Thursday, March 30, 2006

The Slippery Slope of Googling Oneself (Updated 2008)

To my very happy surprise, several people I haven't seen or spoken to in years have found me through this blog (and haven't run screaming from the content). This blog shows up through a Google search on my name. Quite a few other things show up under a "Colin Milroy" google search, so I thought I should clarify what I've actually done.

Sadly, the very successful Canadian real estate agent is not me, nor am I on the Superintendent's Honor Roll at West Montgomery High School in North Carolina. 2008 UPDATE: There's another name thief in England! This fellow looks to be a successful engineer in England, further knocking down the Colin Milroy totem pole. But I have been able to earn the title of "awkward weirdo creepball" by one of my former students through the nice, anonymous Rate My Professor. Luckily, my other reviews are positive and I'm no longer teaching English.

I also did not place third in the South Jersey Jr. Honda (B Main) race of the Quarter Midgets of America. I'm not a successful real estate agent or quarter midget racer. However, I was in successful shows in Chicago such as A Clean Well-Lighted Place and Siskel and Ebert Save Chicago as a happy part of the Factory Theater ensemble (2008 Update) as well shows with Hi-Volt Theatre and several different shows with the Hypocrites theatre company as an actor and technician. I've done many shows with the Raven Theatre, I was part of Imagination Theatre, I worked as staff at the DePaul University's Theatre School, and I am a UIC alumni (scroll all the way down to the M's if you really want to see my academic identity). I'm very happy about most of the things that come up under Colin Milroy on Google because I actually earned some of these posts. However, I can't claim the fame of taking on the fog and turning upside down, but I love the "B" horror movie reference on that post. "B" horror and my name should always be synonymous.

Wednesday, March 29, 2006

What to do next...

I've got to continue with the writing despite my best attempts at putting it off. The last completed work of writing was Clarity in Amsterdam, and I really need to complete a story about my uncle. Like the Amsterdam story, I don't quite know how to wrap it up, but I hope the process of posting and editing will help. Speaking of unfinished business, I will get back to Pulp Friday, though it's been ages and that really is something that's developed as it's typed. I'm even ridiculous enough to look at little places for publishing this crappy writing. Lord knows I need the work.

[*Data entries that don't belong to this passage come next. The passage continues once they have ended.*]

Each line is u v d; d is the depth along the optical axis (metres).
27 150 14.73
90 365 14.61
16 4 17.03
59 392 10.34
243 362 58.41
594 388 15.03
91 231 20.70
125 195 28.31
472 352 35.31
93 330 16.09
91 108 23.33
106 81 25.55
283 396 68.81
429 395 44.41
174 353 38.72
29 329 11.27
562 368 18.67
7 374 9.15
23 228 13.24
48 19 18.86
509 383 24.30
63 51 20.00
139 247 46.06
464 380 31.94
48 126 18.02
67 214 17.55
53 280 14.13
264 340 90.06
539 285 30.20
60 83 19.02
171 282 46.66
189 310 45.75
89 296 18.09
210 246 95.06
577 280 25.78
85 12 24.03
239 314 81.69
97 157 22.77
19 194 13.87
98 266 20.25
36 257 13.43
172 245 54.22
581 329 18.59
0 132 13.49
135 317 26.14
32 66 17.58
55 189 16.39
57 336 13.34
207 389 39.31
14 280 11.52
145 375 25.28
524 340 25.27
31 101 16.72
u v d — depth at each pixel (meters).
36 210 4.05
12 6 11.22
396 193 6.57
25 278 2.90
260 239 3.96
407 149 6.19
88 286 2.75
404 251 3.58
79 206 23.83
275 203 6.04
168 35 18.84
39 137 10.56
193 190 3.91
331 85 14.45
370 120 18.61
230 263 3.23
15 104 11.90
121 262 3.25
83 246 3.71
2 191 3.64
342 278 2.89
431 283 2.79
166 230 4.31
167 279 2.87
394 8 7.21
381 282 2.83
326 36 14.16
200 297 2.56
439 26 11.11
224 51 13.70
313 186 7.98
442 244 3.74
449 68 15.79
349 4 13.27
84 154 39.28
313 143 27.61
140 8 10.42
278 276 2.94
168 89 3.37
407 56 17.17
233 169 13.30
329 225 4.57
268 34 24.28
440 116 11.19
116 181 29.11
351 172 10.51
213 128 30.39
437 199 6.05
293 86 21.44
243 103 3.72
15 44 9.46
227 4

I did look over my thesis the other day since commencement is coming up, and I swear to God that no part of my thesis will ever be on here, except for humor's sake (shudder). So I'll try to get back to writing while on the maddening job search. Hope that helps.

Oh, and I got cast in a play. That immediately makes my life better. My first play in over three years. It's been too damn long and I'm so happy to be back there.

Tuesday, March 28, 2006

12 Day Hiatus

The grades are posted. My second go-round with teaching is in the bag. The second semester was definitely harder than the first, much to my surprise. Instead of teaching four different classes, I was teaching two sections of two classes, which is easier in theory because there's prep for two classes instead of four. Unfortunately, I discovered I still don't have a gauge for time in teaching. One class will fly by while I get to only two of the ten things I put on my lesson plan. Another class will fly through all ten lesson plan items in less than a half an hour, and I need to improv the rest of the class. Some lesson plans take 10 minutes, others take over an hour. Some papers take 15 minutes to grade, some take less than three minutes. If I teach again, I'll see if I can do a better job of planning and estimating. I also need to be crabbier. That way, there might be less late work and incomplete homework. While I appreciate the time taken to craft elaborate excuses, I can't deal with the ensuing logistics. Papers end up being in three different places in 10 different stages of grading. The best excuse to date; "I didn't do my homework because I got a concussion from hitting my head on a moving box while I was changing apartments." No more credit for alibi creativity. Frank McCourt was right to give his students a late slip writing assignment. Creativity and storytelling are at their best when making excuses.

Thursday, March 16, 2006

The Grade Monster

I've got bittersweet feelings about today.

Sweet:
>March Madness begins today. Some the best games, competition, and sports drama of the year for the next couple of weeks. I'll be able to watch/listen to college basketball as I grade all of my final papers.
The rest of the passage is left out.